-- Acciones requeridas --
[1] Transcribe sin cambios el pasaje del texto sobre los pompones en el mar que comienza con "El 30 de marzo" y continúa hasta "tantos juntos era espectacular!!!".
[2] Según el texto sobre los pompones en el mar, ¿qué especie de alga formaba las «bolas rojas» que flotaban en el puerto de Sta. María de Oia?

-- Sección del documento --

┄┄┄┄┄┄┄┄┄┄┄┄┄┄┄┄┄┄┄┄

Qué son esos pompones en el mar?

 

Puerto de Sta. María de Oia (Pontevedra). Autor: F. Rodríguez
Esta vez toca hablar de macroalgas, o sea, las algas «de toda la vida» que vemos en la playa y sobre las rocas.

El 30 de marzo en el puerto de Sta. María de Oia (45 km al sur de Vigo) había muchísimas «bolas rojas» flotando en el mar. No es raro ver en cualquier playa estos «pompones» que parecen de algodón…¡¡¡pero tantos juntos era espectacular!!!

Tenían el tamaño de la yema de un dedo y cubrían una gran extensión en la parte sur del puertito. ¿Y qué eran? pues una especie de alga roja llamada Asparagopsis armata, una «especie invasora» originaria del Hemisferio Sur (Australia, N. Zelanda, Chile) y cuyas primeras citas en Galicia datan de los años 30′.

┄┄┄┄┄┄┄┄┄┄┄┄┄┄┄┄┄┄┄┄

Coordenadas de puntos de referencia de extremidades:
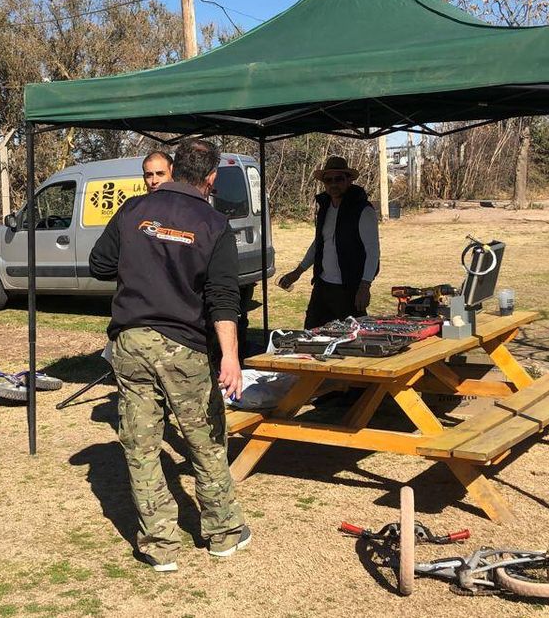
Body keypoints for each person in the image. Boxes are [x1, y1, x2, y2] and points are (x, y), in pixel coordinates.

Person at [89, 138, 249, 572]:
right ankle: (223, 533)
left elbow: (100, 264)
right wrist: (230, 358)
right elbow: (222, 299)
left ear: (174, 168)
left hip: (131, 342)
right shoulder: (215, 224)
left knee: (140, 446)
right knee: (205, 440)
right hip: (184, 348)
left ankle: (160, 544)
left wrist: (143, 262)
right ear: (211, 177)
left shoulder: (133, 211)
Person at [277, 156, 380, 329]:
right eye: (328, 180)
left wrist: (365, 285)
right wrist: (298, 271)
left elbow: (373, 251)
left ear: (349, 180)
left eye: (338, 179)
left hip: (350, 288)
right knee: (311, 335)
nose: (333, 184)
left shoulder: (363, 210)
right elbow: (319, 243)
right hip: (323, 287)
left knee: (353, 338)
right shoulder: (324, 208)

┄┄┄┄┄┄┄┄┄┄┄┄┄┄┄┄┄┄┄┄

-- Respuestas por tarea --
[1]
El 30 de marzo en el puerto de Sta. María de Oia (45 km al sur de Vigo) había muchísimas «bolas rojas» flotando en el mar. No es raro ver en cualquier playa estos «pompones» que parecen de algodón…¡¡¡pero tantos juntos era espectacular!!!

[2] Era Asparagopsis armata, una especie de alga roja.